Thank you! So sorry you had to go out of your way for this. I think I have enough to find out the cause of the issue. But, it's more likely that we will merge https://github.com/sveltejs/kit/pull/13894 and revert this whole bundling fiasco. I'm so sorry for all the trouble this has caused!

[abdelfattahradwan]

Thank you! So sorry you had to go out of your way for this. I think I have enough to find out the cause of the issue. But, it's more likely that we will merge #13894 and revert this whole bundling fiasco. I'm so sorry for all the trouble this has caused!

I am more than happy to help. Thank you so much for taking the time to look into it 🙏🏼

[Cluster2a]

@abdelfattahradwan, I am not able to reproduce this locally with your repo:

FROM node:23.11.0-alpine3.21

WORKDIR /app

COPY . .

ENV NODE_ENV=production

RUN corepack enable && corepack prepare [email protected] --activate

RUN pnpm install --frozen-lockfile

RUN pnpm run build

EXPOSE 3000
CMD ["node", "/app/build/index.js"]

After running the container, the app seems to work fine.

Am I missing something?

[abdelfattahradwan]

@Cluster2a

• I deleted the Sentry project, so the plugin might not work properly during the build.
• You have to execute code that imports CJS modules. The app doesn't do that by default, but typing something in the text area and pressing convert will throw an error because the API endpoint that handles the request imports marked.

[teemingc]

A very simple workaround in the meantime is to add @sentry/sveltekit to the ssr.external option in vite.config.ts to prevent Vite from bundling it in. https://github.com/sveltejs/kit/issues/13869#issuecomment-2958203909

I've traced the root cause to https://github.com/open-telemetry/opentelemetry-js/blob/ec17ce48d0e5a99a122da5add612a20e2dd84ed5/experimental/packages/opentelemetry-instrumentation/src/platform/node/instrumentation.ts#L50-L51 where the @opentelemetry/instrumentation package used by @sentry/node might be pulling in the require-in-the-middle package in its ESM build, and I think require by default doesn't work in ESM? (unless you instantiate it with createRequire())

[abdelfattahradwan]

@eltigerchino externalising does work, yes. ~~However, another issue arises with specific packages, where, when externalised, they cause errors with the development server when imported. If I recall correctly, they were marked and highlight.js.~~ (I confused two different things)
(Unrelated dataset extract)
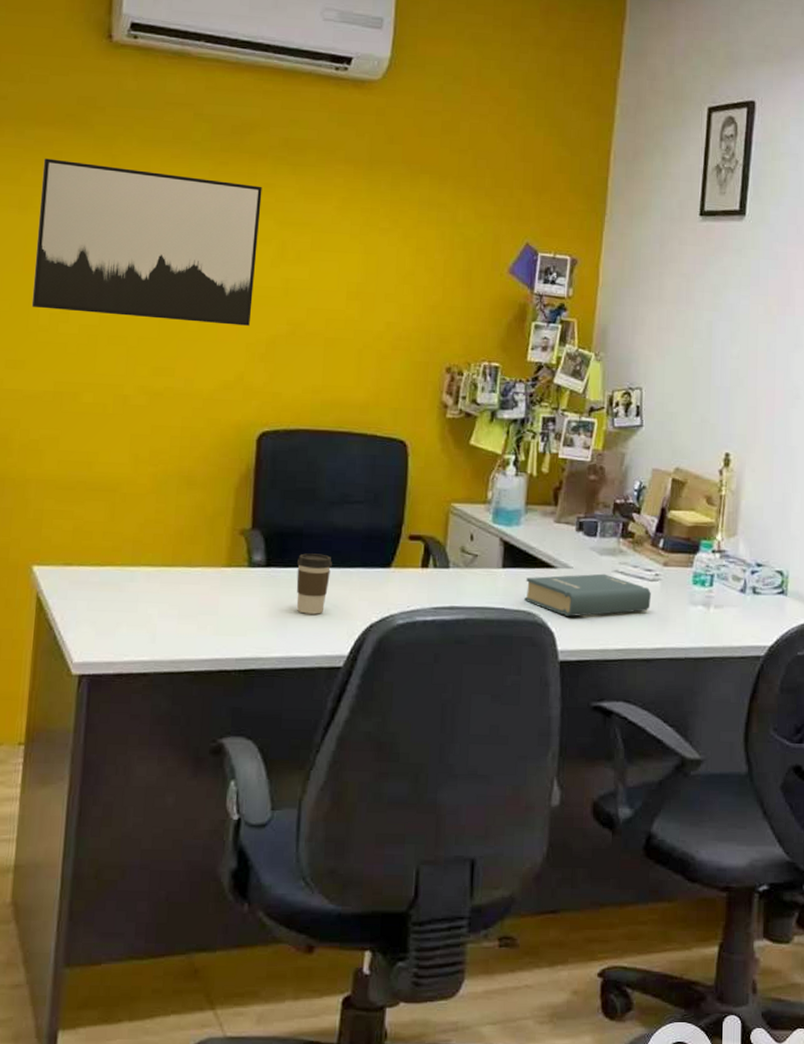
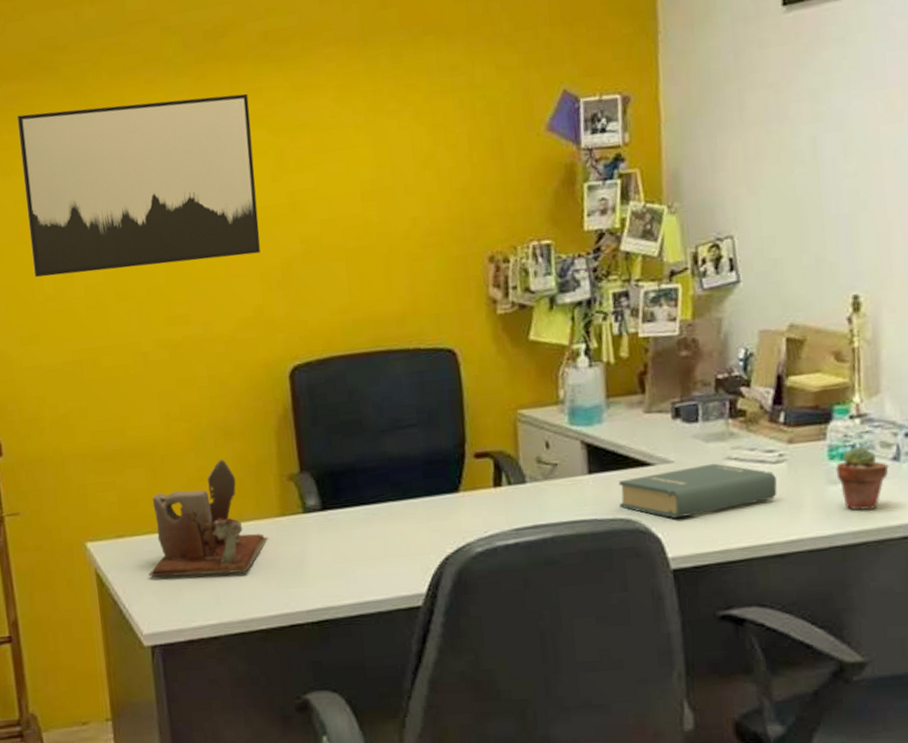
desk organizer: none [90,506,211,615] -> present [148,459,268,577]
coffee cup: present [296,553,332,614] -> none [354,488,393,555]
potted succulent: none [697,577,737,630] -> present [836,446,889,510]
I tried the createRequire workaround, but it didn't work. I got the same bug after building & running.

[teemingc]

@eltigerchino externalising does work, yes. However, another issue arises with specific packages, where, when externalised, they cause errors with the development server when imported. If I recall correctly, they were marked and highlight.js.

All packages are externalised during SSR by default so adding Sentry to that list is important to tell SvelteKit not to bundle it although it has a dependency on SvelteKit (that new behaviour causing issues).
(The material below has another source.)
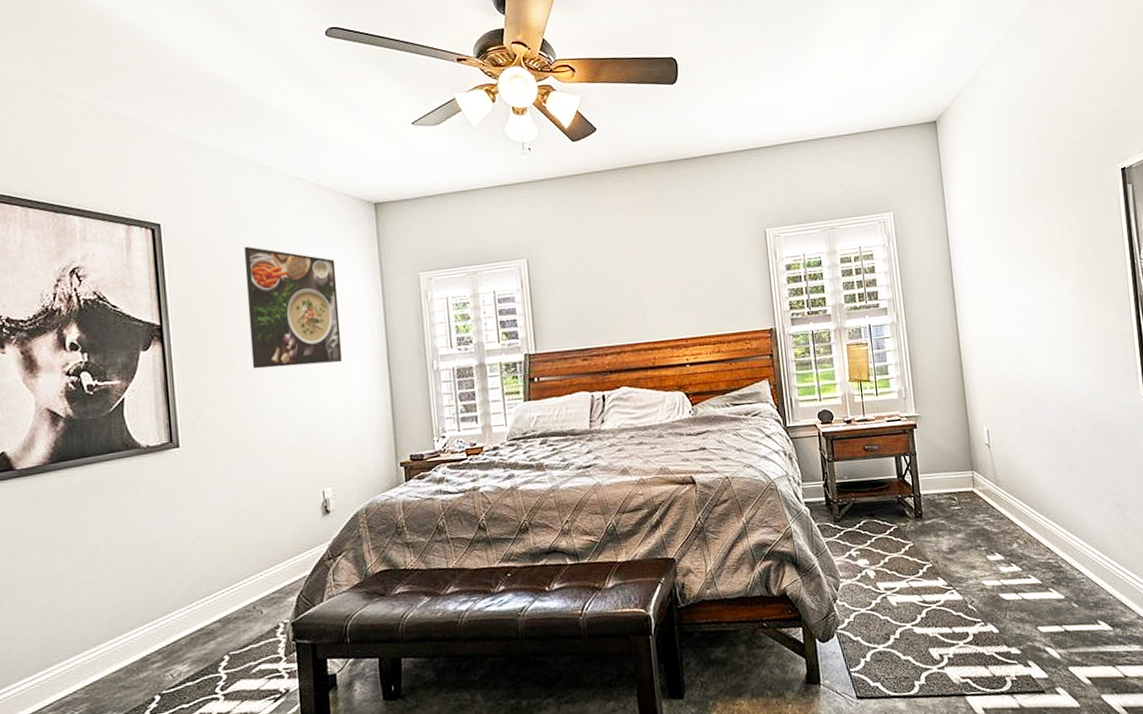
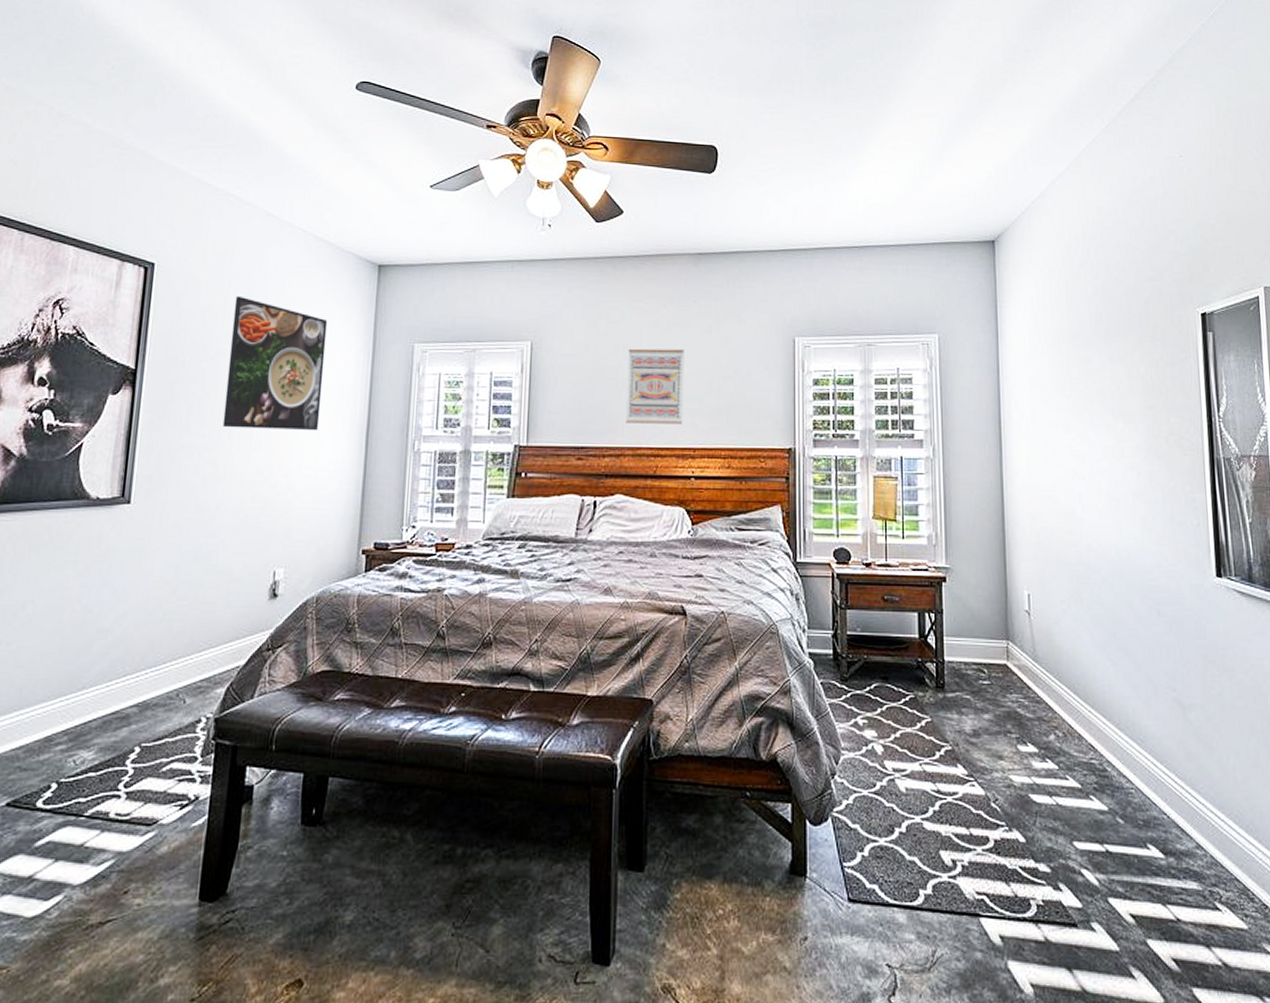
wall art: none [616,251,674,323] -> present [626,348,684,424]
I tried the createRequire workaround, but it didn't work. I got the same bug after building & running.

Yeah, you won't be able to do this yourself. It has to be in the same module as where require is being used. I suspect https://www.npmjs.com/package/@rollup/plugin-commonjs is already doing this and it's what we use in the Node adapter so that CJS packages work when bundled (this is a separate step after the Vite build where we don't have that plugin because we never bundled dependencies before during this stage).

[abdelfattahradwan]

Yeah, you won't be able to do this yourself. It has to be in the same module as where require is being used. I suspect https://www.npmjs.com/package/@rollup/plugin-commonjs is already doing this and it's what we use in the Node adapter so that CJS packages work when bundled (this is a separate step after the Vite build where we don't have that plugin because we never bundled dependencies before during this stage).

Ah, I thought it was just a matter of adding const require = createRequire(import.meta.url) before the import statements for the problematic packages. Thanks for the info.